Very cool proof. May I add you could have used the Paris-Harrington version of Ramsey. Since this theorem cannot proved in Peano, your proof would lie outside Peano arithmetic.
Though the invocation of Fermat’s last theorem for irrationality of $\sqrt[n]{2}$ and Goldbach’s conjecture for infinitude of primes clearly steal the ball – which makes this proof seem dwarf in comparison of its AFRity – here is another AFR for infinitude of primes.
We know that Bertrand’s postulate is true and therefore there is a prime between $n$ and $2n$ for all $n \in \N$; there is clearly an infinite number of those
Isn’t it possible to have circular proofs?
The advanced results have to use some basic results. Maybe one of them are built upon the proof that there are infinite number of primes.
That’s y this is about april fool~
I can’t stop laughing at the planar graph one.
ilyaraz: As matter of fact i liked your proof very much. Existence of uncompressible strings is derived using simple counting afterall.
See
http://blog.computationalcomplexity.org/2008/08/ridiculously-hard-proof-of-easy-theorem.html
for the story of a high school student who seriously proved that their are an infinite number of primes
by invoking the Greene-Tao theorem. This theorem states that there are arb large arithmetic sequences of
primes.
Great…thanks Bill
Very interesting
If number of prime is finite then #{p<=x:p is a prime} is bounded .

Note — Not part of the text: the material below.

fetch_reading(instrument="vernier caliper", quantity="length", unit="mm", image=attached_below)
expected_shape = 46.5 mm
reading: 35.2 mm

So #{p0 as x–> infinity ,which contradicts prime number theorem.
http://mathoverflow.net/questions/42512/awfully-sophisticated-proof-for-simple-facts
AFRs have useful purpose outside of the april fool’s joke. It shows that a sophisticated theorem is a generalization of a basic fact! This purpose remain useful even if the proof is circular, e.g., in algorithms and complexity theory, this is used for understanding a problem.
A supporting example of my comment above is proving the linear programming duality using the existence of Nash Equilibrium. Nash’s theorem uses a more sophisticated machinery of fixed point theorem. LP duality can be proven by using elementary math (essentially using Gaussian elimination, which gets introduced in high school).
This indirect proof of LP duality gives us some understanding of zero sum games and also makes the Nash theorem more intuitively believable, and also demonstrates how randomization is helpful, which is somewhat equivalent to fractional relaxation in the setting.
Since the goal is to have a funny proof, here is my favorite one, although it is also a bit silly:
Theorem. There are infinitely many composite (i.e. non-prime) numbers.
Proof. Should there be only finitely many such numbers, multiply them all but MAKE SURE YOU DO NOT ADD 1!!!
Dear Ruy:
Very funny. I like this. Thanks for sharing it.